Last night I finished a book called “A Monster Calls” by Patrick Ness, I won’t say this is a review per se because it really isn’t – but I would say it is more of a little chat about the characters. 

I felt that this book was a huge tear jerker, it certainly got my eyes watering in parts – as for the monster, well to me the monsters in this book aren’t what you think they are, I think this book has a moral and that is “not everything is as it seems and don’t judge a book by its cover” you will misinterpret at the very beginning who the monster/monsters are, trust me, you will only find out in the ending chapters the truth of who the monster really is.
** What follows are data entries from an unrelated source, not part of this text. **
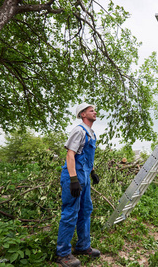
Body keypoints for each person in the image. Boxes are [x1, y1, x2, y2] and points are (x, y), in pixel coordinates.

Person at [56, 103, 101, 267]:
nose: (95, 112)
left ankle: (82, 246)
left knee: (85, 210)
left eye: (94, 110)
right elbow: (70, 154)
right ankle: (63, 254)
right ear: (83, 114)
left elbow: (86, 155)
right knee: (70, 212)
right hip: (73, 176)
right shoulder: (79, 130)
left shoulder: (92, 133)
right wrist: (74, 179)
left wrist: (93, 172)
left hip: (84, 176)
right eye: (91, 110)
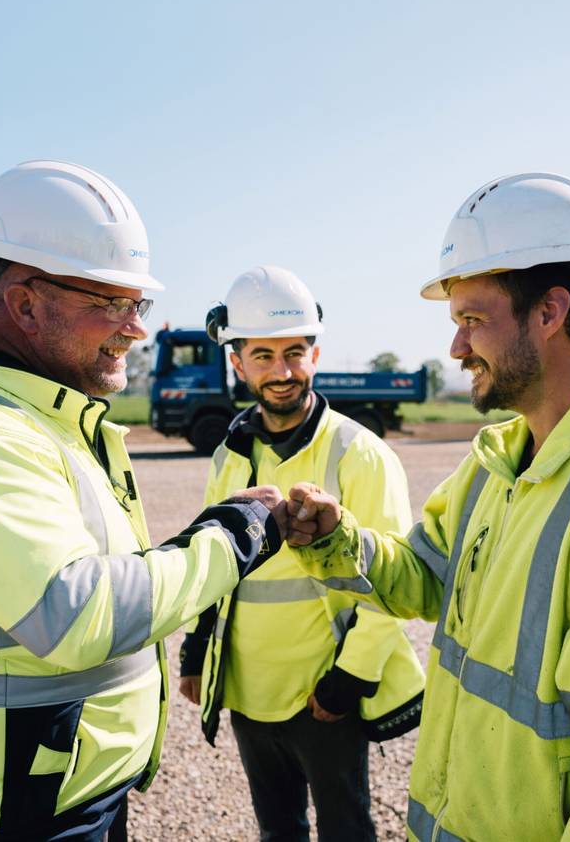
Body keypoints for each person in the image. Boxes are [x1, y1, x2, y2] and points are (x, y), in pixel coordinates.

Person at [281, 173, 570, 841]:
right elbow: (426, 577)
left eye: (472, 321)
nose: (456, 348)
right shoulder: (497, 462)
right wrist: (336, 536)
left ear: (549, 312)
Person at [0, 160, 285, 841]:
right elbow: (76, 613)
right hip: (0, 812)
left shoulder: (35, 413)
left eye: (138, 306)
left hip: (52, 786)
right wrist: (235, 536)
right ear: (26, 304)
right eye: (111, 304)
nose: (135, 330)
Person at [177, 265, 425, 842]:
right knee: (278, 831)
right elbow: (212, 558)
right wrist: (196, 648)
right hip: (248, 689)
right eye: (263, 355)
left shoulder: (359, 453)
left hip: (322, 695)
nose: (282, 371)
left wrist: (349, 680)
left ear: (315, 354)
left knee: (346, 831)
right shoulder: (229, 455)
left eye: (294, 353)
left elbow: (392, 580)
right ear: (237, 363)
Because it is a twisty turning fabulous book, I won’t give you any spoilers other than what I have already said. 

Now, about the characters, the main character is a boy named Conor who is going through a huge amount of trauma at the age of thirteen – but I am more interested in mentioning the supposed monster that comes to visit him at 12:07 every night – why skip the main character?  Because he is just a human boy going through a bad time and I am more interested in the fantasy aspect of this book rather than the realism of it.  The so-called monster is nothing more than a big brash ancient yew tree that comes alive like an ent from middle-earth to basically have a chat with the young boy and tell him a few stories.  I loved this about the book because in the past ten years I have thought off and on about writing a novel about a tree that comes to life as well based on the Germanic folklore of the wood wives, the wood wives according to legend are beautiful female spirits of the forest who are also vampiric, basically vampiric faeries who turn into trees and bring trees to life amongst other things;  I am also interested in the yew tree because it is very similar to the avenging birch tree from the short movie “The Birch” which again I believe could have been inspired by the ancient Germanic legend, the wood wives. 

So if avenging wrathful trees are your thing, you know what to look out for.  I got this book from the library but I have bought a copy along with the DVD from Ebay because I just find it absolutely fabulous!  The movie stars Liam Neeson and Sigourney Weaver.